Autor: Mayampurath A; Department of Pediatrics (A.M.), University of Chicago, IL., Parnianpour Z; Department of Neurology (Z.P., S.J.M., J.L.H., S.P.), University of Chicago, IL., Richards CT; Department of Emergency Medicine, University of Cincinnati, OH (C.T.R.)., Meurer WJ; Department of Emergency Medicine, University of Michigan, Ann Arbor, IL (W.J.M.)., Lee J; Department of Preventive Medicine, Northwestern University Feinberg School of Medicine, Chicago, IL (J.L.)., Ankenman B; Department of Industrial Engineering and Management Studies, Northwestern University (B.A., O.P.)., Perry O; Department of Industrial Engineering and Management Studies, Northwestern University (B.A., O.P.)., Mendelson SJ; Department of Neurology (Z.P., S.J.M., J.L.H., S.P.), University of Chicago, IL., Holl JL; Department of Neurology (Z.P., S.J.M., J.L.H., S.P.), University of Chicago, IL., Prabhakaran S; Department of Neurology (Z.P., S.J.M., J.L.H., S.P.), University of Chicago, IL.
Jazyk: angličtina
Zdroj: Stroke [Stroke] 2021 Aug; Vol. 52 (8), pp. 2676-2679. Date of Electronic Publication: 2021 Jun 24.
DOI: 10.1161/STROKEAHA.120.033580
Abstrakt: Background and Purpose: Accurate prehospital diagnosis of stroke by emergency medical services (EMS) can increase treatments rates, mitigate disability, and reduce stroke deaths. We aimed to develop a model that utilizes natural language processing of EMS reports and machine learning to improve prehospital stroke identification.

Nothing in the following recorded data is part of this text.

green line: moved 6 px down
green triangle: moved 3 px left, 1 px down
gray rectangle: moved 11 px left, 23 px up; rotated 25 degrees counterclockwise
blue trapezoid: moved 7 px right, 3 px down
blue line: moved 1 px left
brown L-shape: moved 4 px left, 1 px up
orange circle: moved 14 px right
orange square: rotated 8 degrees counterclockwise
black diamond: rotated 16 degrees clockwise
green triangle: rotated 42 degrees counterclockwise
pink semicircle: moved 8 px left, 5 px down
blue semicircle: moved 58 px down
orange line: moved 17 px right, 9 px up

Methods: We conducted a retrospective study of patients transported by the Chicago EMS to 17 regional primary and comprehensive stroke centers. Patients who were suspected of stroke by the EMS or had hospital-diagnosed stroke were included in our cohort. Text within EMS reports were converted to unigram features, which were given as input to a support-vector machine classifier that was trained on 70% of the cohort and tested on the remaining 30%. Outcomes included final diagnosis of stroke versus nonstroke, large vessel occlusion, severe stroke (National Institutes of Health Stroke Scale score >5), and comprehensive stroke center-eligible stroke (large vessel occlusion or hemorrhagic stroke).
Results: Of 965 patients, 580 (60%) had confirmed acute stroke. In a test set of 289 patients, the text-based model predicted stroke nominally better than models based on the Cincinnati Prehospital Stroke Scale (c-statistic: 0.73 versus 0.67, P=0.165) and was superior to the 3-Item Stroke Scale (c-statistic: 0.73 versus 0.53, P<0.001) scores. Improvements in discrimination were also observed for the other outcomes.
Conclusions: We derived a model that utilizes clinical text from paramedic reports to identify stroke. Our results require validation but have the potential of improving prehospital routing protocols.